A lot of negatives had already been priced into these exchange rates because of the plunge in commodity prices in 2015, said Nizam Idris, head of strategy for fixed income and currencies at Macquarie Bank Ltd in Singapore.
Commodity prices
“If the dollar strengthens again and that is our base case going forward, then Southeast Asian currencies can also weaken but with a lower beta than North Asian currencies,” he said.
The recent stabilisation in commodity prices has helped the ringgit and rupiah, but not enough to go long on them against the greenback, Nizam said, adding that he was most bullish on the rupiah.
The ringgit rose 5.3% over three months, while the baht and the rupiah climbed 1.8% and 1%, respectively. All other Asian emerging-market currencies have dropped, led by a 4% decline in the won.
The resilience of Southeast Asian exchange rates is buoying demand for the nations’ local-currency sovereign debt, and Fed Chair Janet Yellen’s remarks to Congress that US interest rate increases may be delayed drove them higher yesterday.
Indonesian notes have returned 5.7% over the last three months, the most in Asia, followed by a 4.3% gain in Thai securities, Bloomberg indexes show.
Thailand’s gross domestic product probably increased 2.7% last year as the government boosted infrastructure spending, compared with a revised 0.9% in 2014, according to the median estimate of economists in a Bloomberg survey before data due February 15.
The baht was less vulnerable than the rupiah or ringgit as foreign funds held a smaller proportion of Thai sovereign notes, Nizam said.
China ties
Indonesia’s economy beat analysts’ estimates to expand 5.04% in the fourth quarter and inflation has stayed below 5% over the last three months after exceeding 7% in the middle of 2015.
President Joko Widodo said he was confident growth would reach 7% by 2019 in an interview with Bloomberg Television yesterday. Malaysian exports have risen for seven consecutive months through December.
Indonesia, along with Malaysia and Thailand, is counting on a combination of domestic demand and public spending to shore up their economies. Private consumption makes up 56% of Indonesia’s GDP and 51% of Malaysia’s, according to figures from Bank of America Merrill Lynch.

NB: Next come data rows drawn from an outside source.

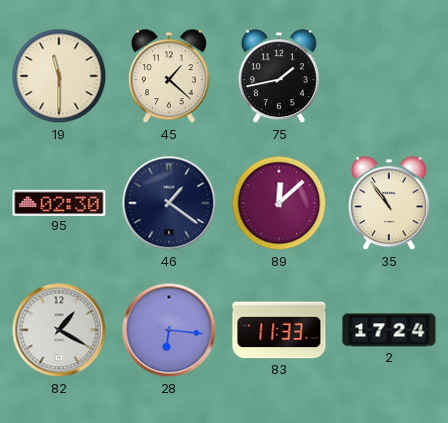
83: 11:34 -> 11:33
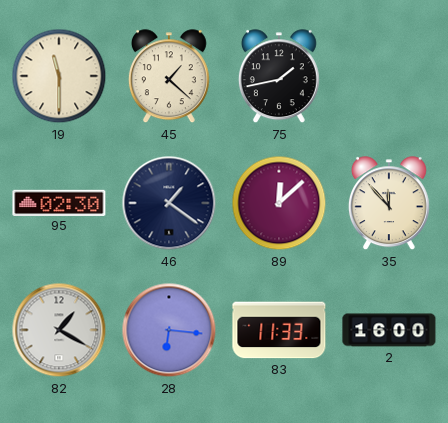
35: 10:54 -> 11:53
2: 17:24 -> 16:00
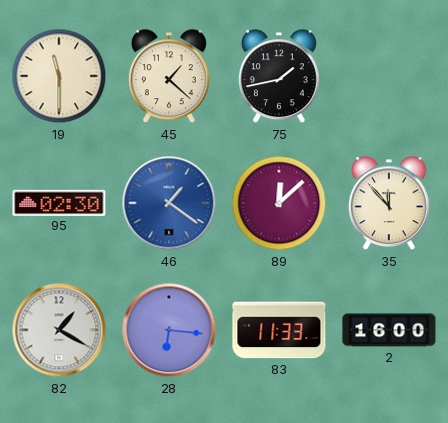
46 dial: navy -> blue
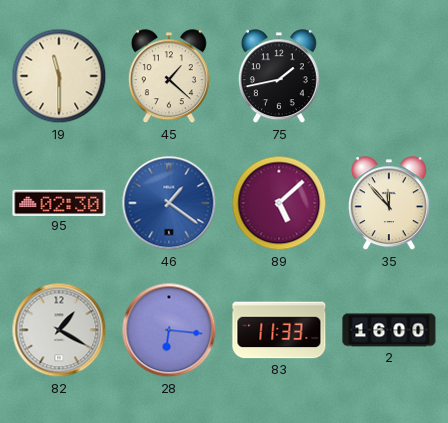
89: 12:08 -> 5:08
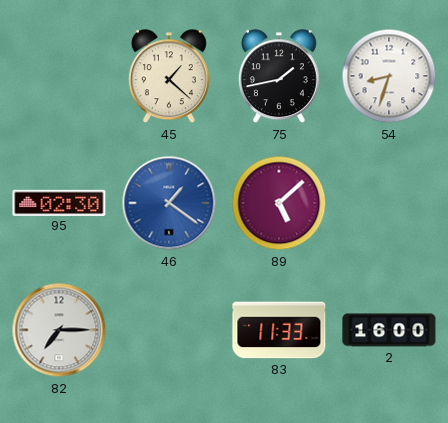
19: 11:30 -> none
54: none -> 8:33
35: 11:53 -> none
82: 1:20 -> 7:15
28: 6:16 -> none
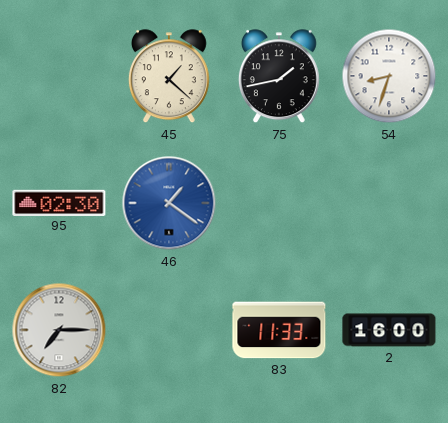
89: 5:08 -> none
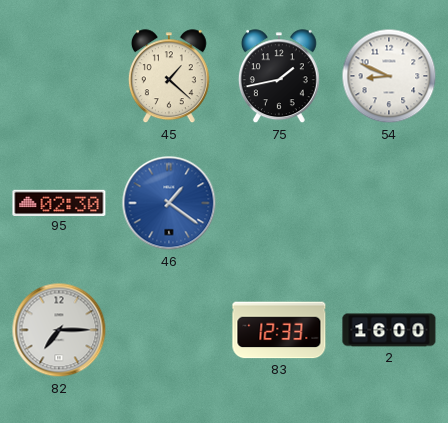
54: 8:33 -> 8:49
83: 11:33 -> 12:33
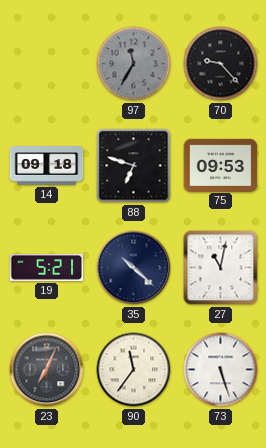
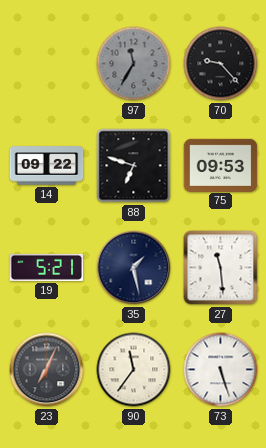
14: 09:18 -> 09:22
35: 10:22 -> 1:28
27: 11:02 -> 11:29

North Asia is more reliant on exports and closely tied to China. Around 40% of Taiwan’s overseas sales and 31% of South Korea’s go to the mainland, data compiled by Bloomberg show.
That compares with 18% for Malaysia, 15% for Thailand and 12% for Indonesia.

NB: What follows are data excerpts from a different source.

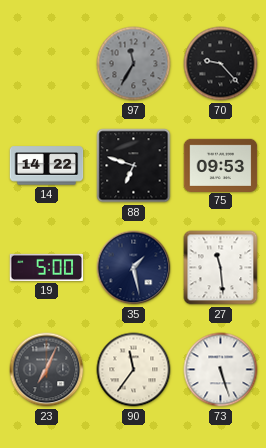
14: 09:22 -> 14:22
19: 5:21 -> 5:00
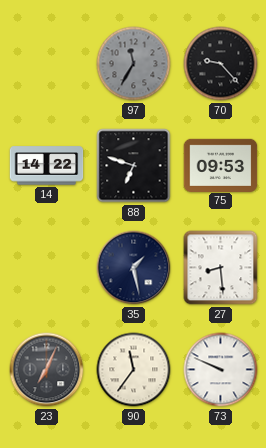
19: 5:00 -> none
27: 11:29 -> 8:29
73: 5:27 -> 9:49
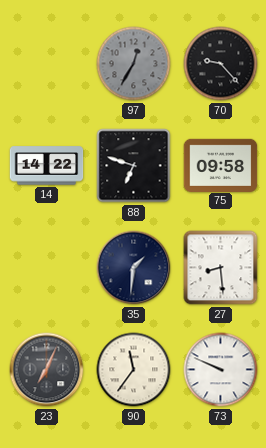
97: 11:35 -> 12:35
75: 09:53 -> 09:58
35: 1:28 -> 1:31
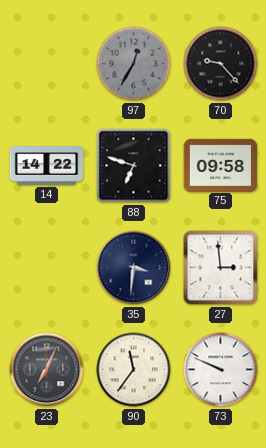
35: 1:31 -> 3:31
27: 8:29 -> 2:59
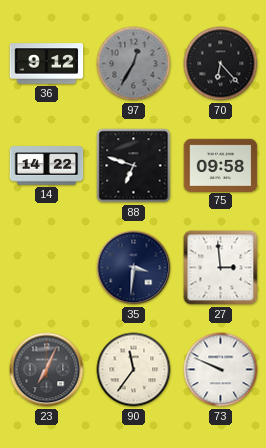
36: none -> 9:12
70: 9:23 -> 6:23
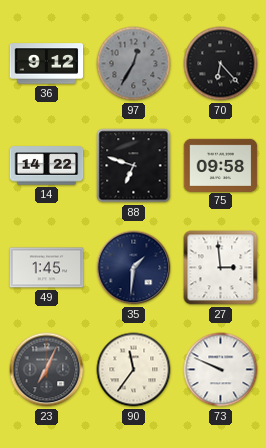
49: none -> 1:45
35: 3:31 -> 1:31
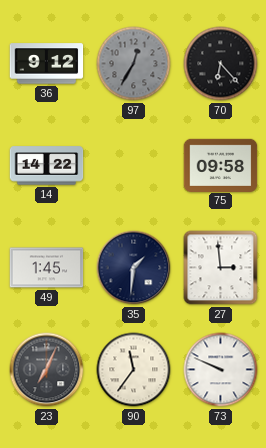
88: 6:48 -> none
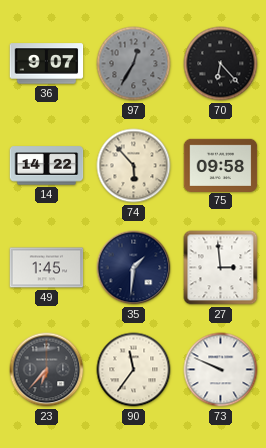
36: 9:12 -> 9:07
74: none -> 5:53
23: 7:04 -> 6:37
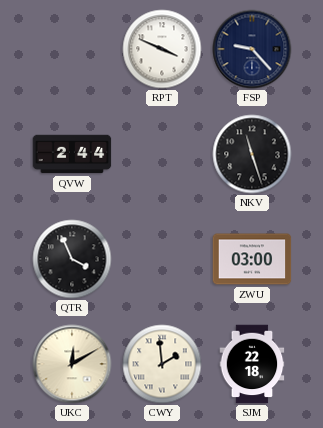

“In the near term, with external drivers weak across the globe, economies with domestic demand strength will likely continue to outperform,” said Irene Cheung, a foreign-exchange strategist in Singapore at Australia & New Zealand Banking Group Ltd, the most-accurate forecaster in Bloomberg rankings for Asian currencies.
“North Asian currencies are more exposed to the global trade recession.” – Bloomberg, February 12, 2016.